Beer Review: Forest Fruits

I was eating blackberries we picked from the park back in Summer (yes, we are heatens and we refridgerate those we don't eat or turn into jam) and I was thinking, hmm, I likes me fruit beers, like Fruli and I likes me beer generally.  I know, I shall have a fruity beer.

Cue tonight's ale: Forest Fruits by Wychwood brewery.  It was in a very attractively dark bottle (do I detect a note of red in the glass?) and was attractively priced at the supermarket of choice for picking up nice beers.


It said it was best served chilled.  I obliged and had it in the fridge for a good long while before opening it.  I almost forgot about it and so it did not accompany a meal or any food, rather coming soon after it into the evening.  This is not necessarily a bad thing, Riggwelter does better this way and Leffe Blonde can have its moments too.  It was a respectable 4.2% ABV too.

But I'm not a fan of this.  Perhaps it has been too long since I had a fruity beer or perhaps I have become too much of a CAMRA styled beardy-ale-drinker or perhaps work is getting to me too much.  I don't know.  There was a definite fruity taste and smell to this.  A sickly-sweet hint of cranberries on the nose and an attempt at blackberries in the taste.  They claim to have added berries to the beer to give it a distinctive taste and maybe they have but they have also added copious amounts of sugar to it.  It obscures what should have been a good tang and some sharp berries.  I like my blackberries slightly sour and I like them picked freshly (I remember eating them in the park back in August with the Boy).  I do not like them when they've been drowned in sweetness and light in some badly made crumble.  It is the crumble that has the sugar in it and the filling that is there to contrast with that, it's the whole point!  Other writers point to the overpowering taste of strawberries, but I'm a great fan of Pegasus strawberries so, being sour, I did not make that association, but they may be right.  Willow tasted strawberries.

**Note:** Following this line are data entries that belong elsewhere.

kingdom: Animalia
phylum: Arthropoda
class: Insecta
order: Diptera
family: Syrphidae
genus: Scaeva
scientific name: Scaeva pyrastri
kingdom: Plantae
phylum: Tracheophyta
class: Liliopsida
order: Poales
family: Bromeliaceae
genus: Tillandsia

As a consequence I couldn't quite bring myself to like this beer.  Willow is more of a fan and I suppose it would have its place.  Drink this with a dessert rather than the main course and drink it after something like Thoroughbred Gold too, it is a dessert beer in all senses of the word.  I can't imagine having more than one in a sitting and I can't imagine having it with anything other than a meal.  Drink last and not to get drunk.